*REQUEST*:
Render the lines from the start of the data through the line containing "الإسباني في نهاية المبا", inclusive, as a Markdown table with a Number column and a Text column, skipping any blank lines. Leave the pictures out.

Segment Open

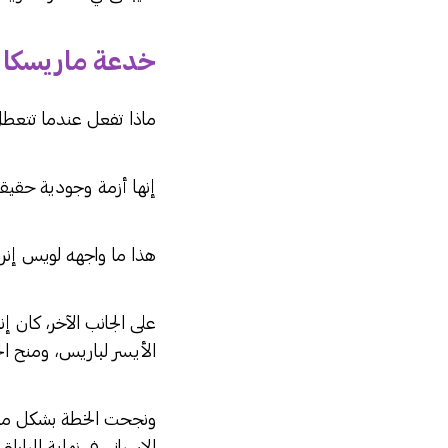
خدعة ماريسكا ل
ماذا تفعل عندما تتعطل
إنها أزمة وجودية حقيقي
هذا ما واجهه لويس إنر
على الجانب الآخر، كان 
الأيسر لباريس، ومنح الحر
ونجحت الخطة بشكل مذهل،
الإسباني في نهاية المبا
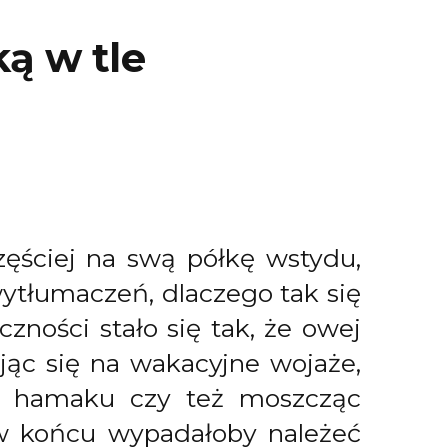
ą w tle
zęściej na swą półkę wstydu,
wytłumaczeń, dlaczego tak się
zności stało się tak, że owej
ając się na wakacyjne wojaże,
 na hamaku czy też moszcząc
w końcu wypadałoby należeć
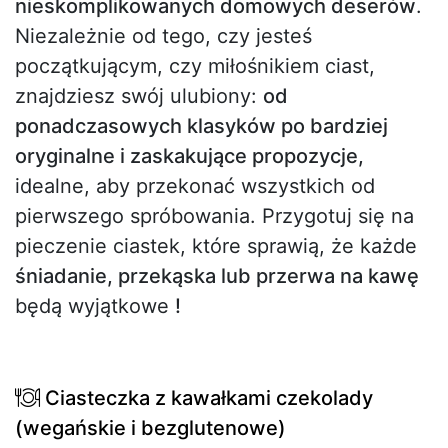
nieskomplikowanych domowych deserów
.
Niezależnie od tego, czy jesteś
początkującym, czy miłośnikiem ciast,
znajdziesz swój ulubiony:
od
ponadczasowych klasyków po bardziej
oryginalne i zaskakujące propozycje,
idealne, aby przekonać wszystkich od
pierwszego spróbowania. Przygotuj się na
pieczenie ciastek, które sprawią, że każde
śniadanie, przekąska lub przerwa na kawę
będą wyjątkowe
!
Ciasteczka z kawałkami czekolady
(wegańskie i bezglutenowe)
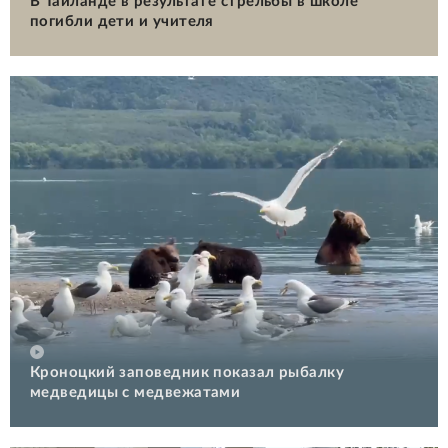
В Таиланде в результате стрельбы в школе
погибли дети и учителя
Кроноцкий заповедник показал рыбалку
медведицы с медвежатами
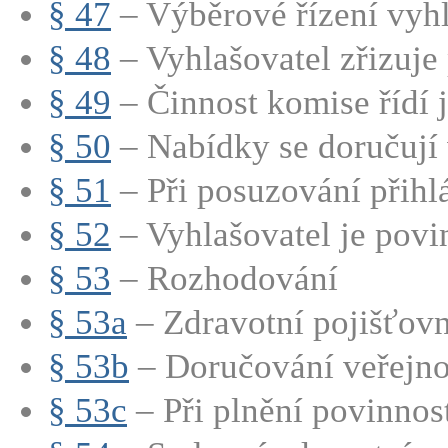
§ 47
– Výběrové řízení vyhla
§ 48
– Vyhlašovatel zřizuje 
§ 49
– Činnost komise řídí je
§ 50
– Nabídky se doručují 
§ 51
– Při posuzování přihlá
§ 52
– Vyhlašovatel je povin
§ 53
– Rozhodování
§ 53a
– Zdravotní pojišťovn
§ 53b
– Doručování veřejn
§ 53c
– Při plnění povinnost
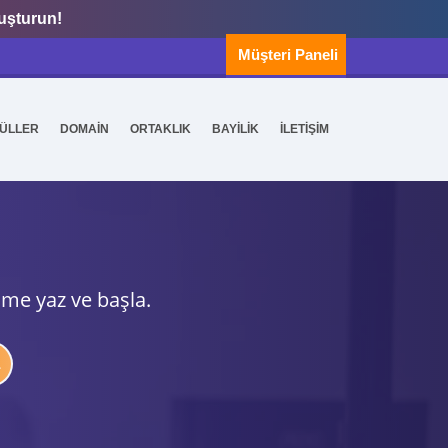
luşturun!
Müşteri Paneli
ÜLLER
DOMAİN
ORTAKLIK
BAYİLİK
İLETİŞİM
ime yaz ve başla.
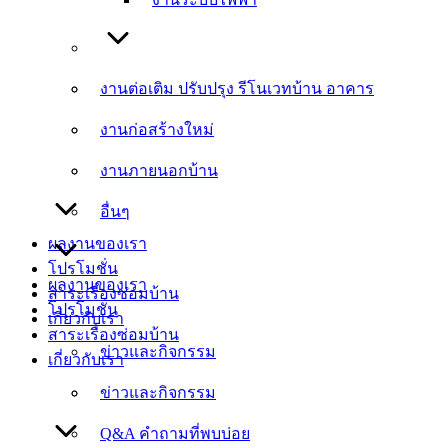
งานต่อเติม ปรับปรุง รีโนเวทบ้าน อาคาร
งานต่อเติม ปรับปรุง รีโนเวทบ้าน อาคาร
งานก่อสร้างใหม่
งานก่อสร้างใหม่
งานภายนอกบ้าน
งานภายนอกบ้าน
อื่นๆ
อื่นๆ
ผลงานของเรา
โปรโมชั่น
ผลงานของเรา
สาระเรื่องซ่อมบ้าน
โปรโมชั่น
เกี่ยวกับเรา
สาระเรื่องซ่อมบ้าน
ข่าวและกิจกรรม
เกี่ยวกับเรา
ข่าวและกิจกรรม
Q&A คำถามที่พบบ่อย
Q&A คำถามที่พบบ่อย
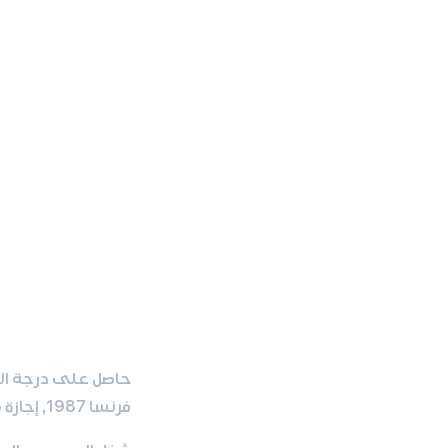
حاصل على درجة الدب
فرنسا 1987, إجازة في الاتصالات البصرية, كلية الفنون الجميلة, جامعة دمشق 1982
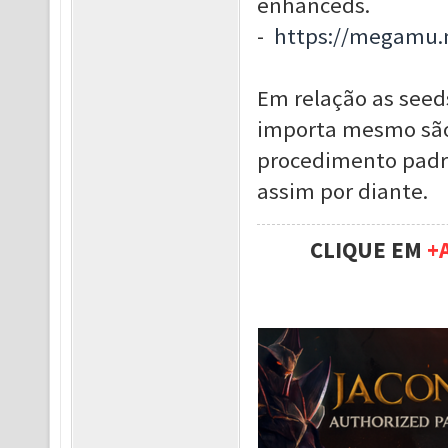
enhanceds.
-
https://megamu.n
Em relação as seeds
importa mesmo são o
procedimento padrão
assim por diante.
CLIQUE EM
+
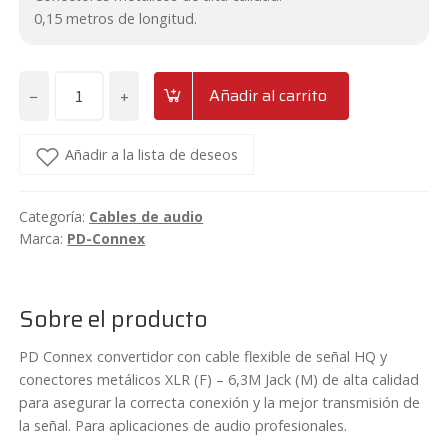
0,15 metros de longitud.
−
+
Añadir al carrito
Cable
XLR
Hembra
Añadir a la lista de deseos
-
Jack
Categoría:
Cables de audio
6.3
Marca:
PD-Connex
mono
0,15
metros
Sobre el producto
PD-
Connex
PD Connex convertidor con cable flexible de señal HQ y
CX135
conectores metálicos XLR (F) – 6,3M Jack (M) de alta calidad
para asegurar la correcta conexión y la mejor transmisión de
cantidad
la señal. Para aplicaciones de audio profesionales.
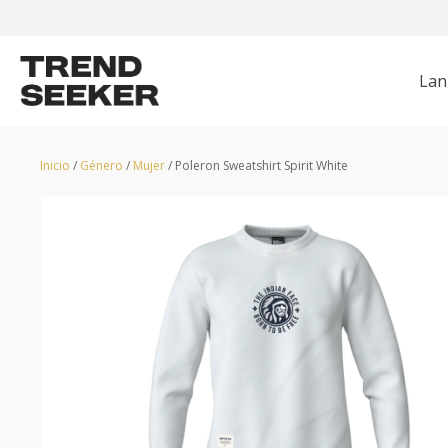
Lan
CHAQUETAS
HUNTER
POLERONES
GRUNDÉNS
Z
Inicio
/
Género
/
Mujer
/ Poleron Sweatshirt Spirit White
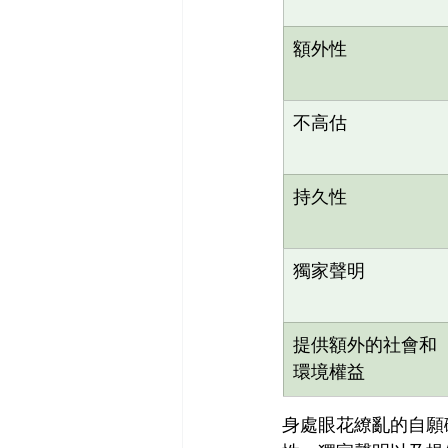
額外性
不高估
持久性
獨家聲明
提供額外的社會和
環境權益
身處眼花繚亂的自願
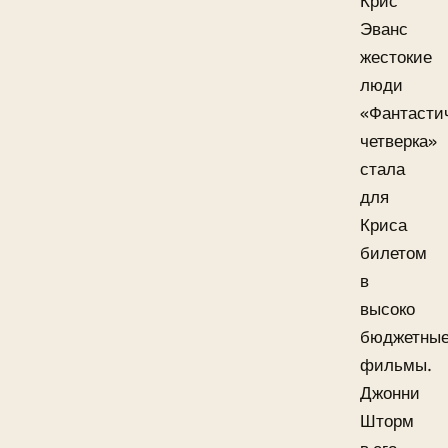
Крис
Эванс
жестокие
люди
«Фантасти
четверка»
стала
для
Криса
билетом
в
высоко
бюджетны
фильмы.
Джонни
Шторм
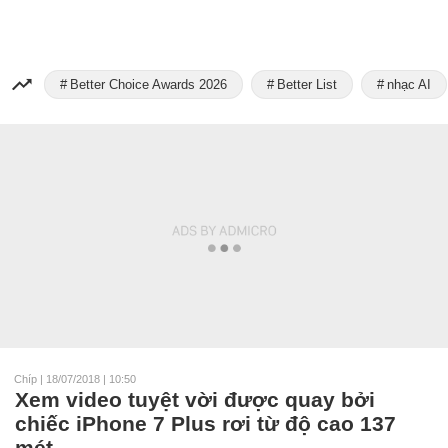
Better Choice Awards 2026
Better List
nhạc AI
Chíp
|
18/07/2018 | 10:50
Xem video tuyệt vời được quay bởi
chiếc iPhone 7 Plus rơi từ độ cao 137
mét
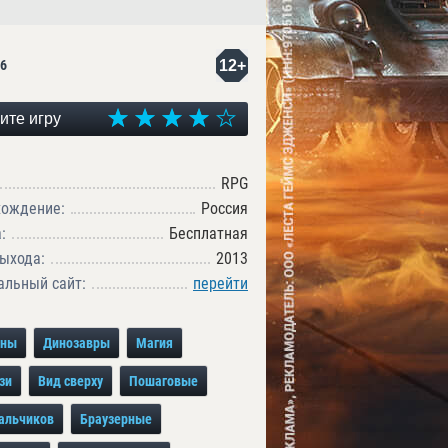
12+
6
ите игру
RPG
хождение:
Россия
:
Бесплатная
ыхода:
2013
льный сайт:
перейти
оны
Динозавры
Магия
зи
Вид сверху
Пошаговые
альчиков
Браузерные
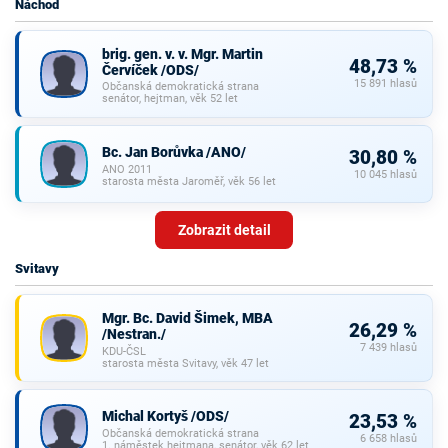
Náchod
brig. gen. v. v. Mgr. Martin
48,73 %
Červíček /ODS/
15 891 hlasů
Občanská demokratická strana
senátor, hejtman, věk 52 let
Bc. Jan Borůvka /ANO/
30,80 %
ANO 2011
10 045 hlasů
starosta města Jaroměř, věk 56 let
Zobrazit detail
Svitavy
Mgr. Bc. David Šimek, MBA
26,29 %
/Nestran./
7 439 hlasů
KDU-ČSL
starosta města Svitavy, věk 47 let
Michal Kortyš /ODS/
23,53 %
Občanská demokratická strana
6 658 hlasů
1. náměstek hejtmana, senátor, věk 62 let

Segment Closed

*ANSWER SECTION*:
| Number | Text |
|---|---|
| 1 | خدعة ماريسكا ل |
| 2 | ماذا تفعل عندما تتعطل |
| 3 | إنها أزمة وجودية حقيقي |
| 4 | هذا ما واجهه لويس إنر |
| 5 | على الجانب الآخر، كان  |
| 6 | الأيسر لباريس، ومنح الحر |
| 7 | ونجحت الخطة بشكل مذهل، |
| 8 | الإسباني في نهاية المبا |